Numerous yeasts, relatively widely distributed across the Saccharomycetaceae are known to be highly resistant to cycloheximide and the results of the present study are consistent with that fact. In the case of Candida and Kluyveromyces, cycloheximide resistance is the result of a single amino acid substitution in eL42 (Dehoux et al. 1993; Sasnauskas et al. 1992). This is the ribosomal protein to which cycloheximide binds and that underpins its mode of action. It is, therefore, not surprising that species in the Ophiostomatales, known to be highly resistant to this antibiotic have a substitution in the same ribosomal protein. What was perhaps unexpected is that the substitution is exactly the same as that found in various yeast taxa. In this regard, it suggests that the mutation allows for a functional protein but that also provides cycloheximide resistance. What is also interesting is that the amino acid (Glutamine), which is substituted in the Ophiostomatales, is also the same as that observed in yeasts. It seems likely that other cycloheximide resistant eukaryotes would have this same mutation and that this would have then arisen separately in different lineages.

It is particularly relevant that all species in the Ophiostomatales are tolerant to high levels of cycloheximide. This is a relatively large Order of the fungi and there are no known exceptions.
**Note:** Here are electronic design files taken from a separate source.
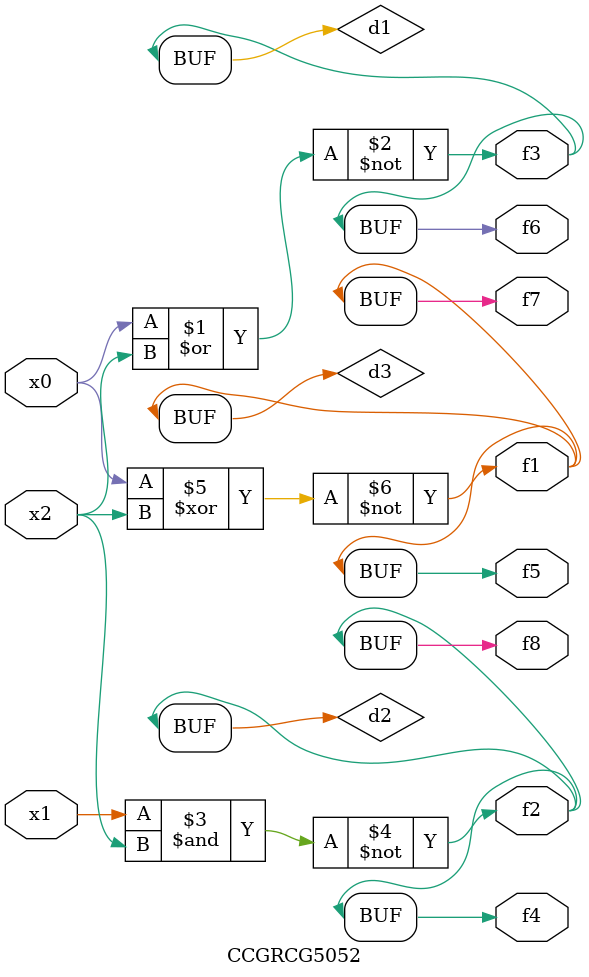
<source format=v>
module CCGRCG5052(
	input x0, x1, x2,
	output f1, f2, f3, f4, f5, f6, f7, f8
);

	wire d1, d2, d3;

	nor (d1, x0, x2);
	nand (d2, x1, x2);
	xnor (d3, x0, x2);
	assign f1 = d3;
	assign f2 = d2;
	assign f3 = d1;
	assign f4 = d2;
	assign f5 = d3;
	assign f6 = d1;
	assign f7 = d3;
	assign f8 = d2;
endmodule

</source>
The situation in the yeasts is different where this biological characteristic is present variously across the Saccharomycetales without any clear pattern of occurrence. This suggests that there has been a selection for cycloheximide tolerance early in the evolution of the Ophiostomatales and that this selective pressure has been maintained over a long evolutionary history. In contrast, the occurrence of this trait across the ascomycetous yeasts suggests that it has thus either arisen independently in different lineages or been lost across evolutionary time in lineages, where there is no selective pressure to maintain it.
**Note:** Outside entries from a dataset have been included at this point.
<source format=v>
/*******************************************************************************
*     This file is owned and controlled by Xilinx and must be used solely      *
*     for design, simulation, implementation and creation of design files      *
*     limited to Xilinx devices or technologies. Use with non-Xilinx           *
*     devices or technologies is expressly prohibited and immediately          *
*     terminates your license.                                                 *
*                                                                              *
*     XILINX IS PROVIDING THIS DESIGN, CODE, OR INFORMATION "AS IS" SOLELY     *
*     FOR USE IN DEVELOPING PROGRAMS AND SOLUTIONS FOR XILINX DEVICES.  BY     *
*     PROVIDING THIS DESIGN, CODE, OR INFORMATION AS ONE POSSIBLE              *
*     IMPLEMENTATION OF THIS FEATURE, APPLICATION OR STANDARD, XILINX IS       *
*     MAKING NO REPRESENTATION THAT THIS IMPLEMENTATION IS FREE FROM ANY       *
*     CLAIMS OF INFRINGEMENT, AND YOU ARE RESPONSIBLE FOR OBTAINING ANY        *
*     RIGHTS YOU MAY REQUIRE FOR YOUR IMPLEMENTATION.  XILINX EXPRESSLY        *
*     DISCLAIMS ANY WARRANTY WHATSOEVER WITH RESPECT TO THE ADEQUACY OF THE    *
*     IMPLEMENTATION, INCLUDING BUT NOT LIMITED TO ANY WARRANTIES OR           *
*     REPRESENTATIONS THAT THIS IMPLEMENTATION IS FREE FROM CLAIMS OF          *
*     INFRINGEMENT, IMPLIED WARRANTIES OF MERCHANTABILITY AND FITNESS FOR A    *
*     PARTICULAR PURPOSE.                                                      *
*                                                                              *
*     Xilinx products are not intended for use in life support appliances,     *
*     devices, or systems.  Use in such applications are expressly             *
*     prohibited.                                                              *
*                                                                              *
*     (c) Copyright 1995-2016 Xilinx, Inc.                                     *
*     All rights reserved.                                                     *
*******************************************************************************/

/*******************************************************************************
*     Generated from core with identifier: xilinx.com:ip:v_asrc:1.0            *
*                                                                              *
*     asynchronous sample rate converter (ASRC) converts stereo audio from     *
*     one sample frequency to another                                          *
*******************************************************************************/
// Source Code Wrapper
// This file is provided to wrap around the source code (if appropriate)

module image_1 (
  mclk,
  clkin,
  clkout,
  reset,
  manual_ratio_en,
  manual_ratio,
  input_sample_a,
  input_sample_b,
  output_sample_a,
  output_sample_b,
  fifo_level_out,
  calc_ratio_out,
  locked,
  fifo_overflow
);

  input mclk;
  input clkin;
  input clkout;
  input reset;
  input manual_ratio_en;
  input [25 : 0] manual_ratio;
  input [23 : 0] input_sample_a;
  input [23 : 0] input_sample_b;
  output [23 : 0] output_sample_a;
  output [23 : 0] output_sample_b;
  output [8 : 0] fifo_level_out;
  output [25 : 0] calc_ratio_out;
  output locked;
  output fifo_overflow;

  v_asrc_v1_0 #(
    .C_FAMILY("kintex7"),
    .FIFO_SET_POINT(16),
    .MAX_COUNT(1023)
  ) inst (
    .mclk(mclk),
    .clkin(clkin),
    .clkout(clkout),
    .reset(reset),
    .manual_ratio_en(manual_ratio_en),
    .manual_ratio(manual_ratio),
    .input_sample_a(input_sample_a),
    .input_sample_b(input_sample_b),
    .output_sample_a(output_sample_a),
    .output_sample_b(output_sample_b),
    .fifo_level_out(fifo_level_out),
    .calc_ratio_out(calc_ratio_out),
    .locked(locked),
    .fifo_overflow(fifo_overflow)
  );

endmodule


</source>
The results of this and previous studies provide robust evidence that all species in the Ophiostomatales are highly tolerant to cycloheximide. This implies that there has been strong evolutionary pressure across a relatively large assemblage of fungi to maintain this unique characteristic. The Ophiostomatales are well-known associates of arthropods including various groups of insects and mites (Wingfield et al 2017b) and it is reasonable to speculate that cycloheximide tolerance has contributed to the establishment of this niche. Some evidence supporting this view emerges from the close association of between some wood boring beetles and Streptomyces (Actinomycetes) that produce cycloheximide (Grubbs et al. 2020). While this might only be a limited example, the fact that most if not all Ophiostomatales likely have some association with arthropods, including those such as mites that occur in soils, suggests that they have evolved in an environment rich in cycloheximide or together with organisms that produce this antibiotic. Further understanding this relationship is likely to be lucrative in new scientific discovery.